The process (13 threads) ballooned to ~93 % of RAM within minutes, exhausted RAM +
swap, and hard-froze the VM (required a hypervisor reset). No OOM was logged in the
guest — the machine wedged (all processes, incl. init/journald, in D-state) before
the OOM killer could act. It recurs across different workspaces, unprompted. The
fewer-permission-prompts|Scan your transcripts pattern points at the
fewer-permission-prompts transcript scan, but the root-/ scoping is the core defect.

Likely mechanism
A search rooted at / descends into virtual files such as /proc/kcore (size =
physical-RAM address space); with the grep-in-V8-heap wrapper (#54394) this drives
the memory blow-up.

Impact
Whole-machine freeze / forced reset, repeatable.

Ask
Scope recursive searches to the workspace/cwd (never /), and/or exclude
/proc, /sys, /dev from any root-level scan.

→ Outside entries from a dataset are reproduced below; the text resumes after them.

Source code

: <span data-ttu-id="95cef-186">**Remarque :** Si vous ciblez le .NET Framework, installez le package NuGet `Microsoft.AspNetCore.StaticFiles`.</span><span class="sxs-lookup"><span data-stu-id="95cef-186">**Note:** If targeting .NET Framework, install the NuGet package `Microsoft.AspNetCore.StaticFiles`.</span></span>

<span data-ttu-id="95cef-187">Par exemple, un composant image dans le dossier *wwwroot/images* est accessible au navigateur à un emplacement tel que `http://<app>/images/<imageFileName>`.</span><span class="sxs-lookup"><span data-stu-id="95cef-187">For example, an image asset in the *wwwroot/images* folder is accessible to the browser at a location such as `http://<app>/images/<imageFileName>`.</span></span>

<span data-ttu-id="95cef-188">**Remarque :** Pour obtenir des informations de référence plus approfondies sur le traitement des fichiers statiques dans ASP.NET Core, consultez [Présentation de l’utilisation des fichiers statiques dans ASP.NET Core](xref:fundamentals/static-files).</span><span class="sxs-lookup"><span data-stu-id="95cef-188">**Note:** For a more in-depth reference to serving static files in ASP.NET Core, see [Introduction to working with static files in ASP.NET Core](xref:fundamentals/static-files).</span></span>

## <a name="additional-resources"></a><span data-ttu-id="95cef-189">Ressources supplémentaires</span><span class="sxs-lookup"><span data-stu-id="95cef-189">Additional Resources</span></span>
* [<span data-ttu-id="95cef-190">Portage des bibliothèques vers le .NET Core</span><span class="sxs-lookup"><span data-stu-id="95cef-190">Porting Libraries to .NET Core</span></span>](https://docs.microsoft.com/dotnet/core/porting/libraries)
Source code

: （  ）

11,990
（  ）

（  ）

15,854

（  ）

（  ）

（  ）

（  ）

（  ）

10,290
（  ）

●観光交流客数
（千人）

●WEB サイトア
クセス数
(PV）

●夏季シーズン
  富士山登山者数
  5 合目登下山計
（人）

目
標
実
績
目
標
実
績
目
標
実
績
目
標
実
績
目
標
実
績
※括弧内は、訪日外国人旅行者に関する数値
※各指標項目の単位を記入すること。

lance-a-diamond · 1 day ago

Additional data point confirming this is still present at v2.1.209 (well past the 2.1.117–2.1.121 range in the title), on native Linux, and triggered by a different quantifier class than the original report.

Environment

  • Claude Code CLI v2.1.209
  • Native Ubuntu Linux (not WSL2), 30 GB RAM + 8 GB swap

Difference from the original report

The original repro is WSL2 with claude.exe masquerading as ugrep hitting V8's ~8.2 GB heap ceiling on unbounded [^"]* alternations. In my case it's a genuine standalone ugrep child process on native Linux, and the trigger is bounded-repeat context quantifiers — a "give me N chars around the match" construction — rather than unbounded ones. Two real invocations, from ordinary in-session search on two different days:

Grew to ~10.3 GB RSS, ran 9h50m without completing

ugrep -G --ignore-files --hidden -I \
--exclude-dir=.git --exclude-dir=.svn --exclude-dir=.hg --exclude-dir=.bzr \
--exclude-dir=.jj --exclude-dir=.sl \
-oiE '.{60}(1250|1249|1199|1198|max[A-Za-z]*[Bb]enefit|averageWeeklyWage|SAWW).{60}' estimator.html

Grew to ~11.3 GB RSS

ugrep -G --ignore-files --hidden -I --exclude-dir=.git … \
-on '[^.]\{0,110\}19,200[^.]\{0,110\}' maternitytally/src/data/state-content.ts

Process ancestry confirms it's Claude Code's own search path, not a user-typed command:

claude (v2.1.209)
└─ bash -c 'source <shell-snapshot>'
└─ bash -c 'source <shell-snapshot>'
└─ ugrep … -oiE '.{60}(…).{60}' <file>

Impact

  • A single ugrep reached ~⅓ of system RAM plus all 8 GB of swap, for a search of one file.
  • Never completed on its own; had to be killed manually. Load average went into the double/triple digits and SSH login could not fork a shell during the worst of it.
  • Self-recurring: killing just the ugrep child is insufficient — the session re-issues the same search and it comes back within seconds. Had to stop the parent session.

On the suggested fixes

Fix #3 in this issue (user-side systemd-run / cgroup MemoryMax) does work as a containment layer — I have a MemorySwapMax bound on the user slice, and on the most recent occurrence it converted a full host lockup into graceful degradation. But it only contains; it doesn't stop a 10 GB search from grinding for hours. A non-backtracking engine (fix #2 — ripgrep/RE2) or an in-process RSS setrlimit (fix #1) would address the actual cause. Bounded-repeat quantifiers like .{N} and \{0,N\} should probably be part of the test set for whatever fix ships, since they blow up on a different code path than the unbounded alternations in the original repro.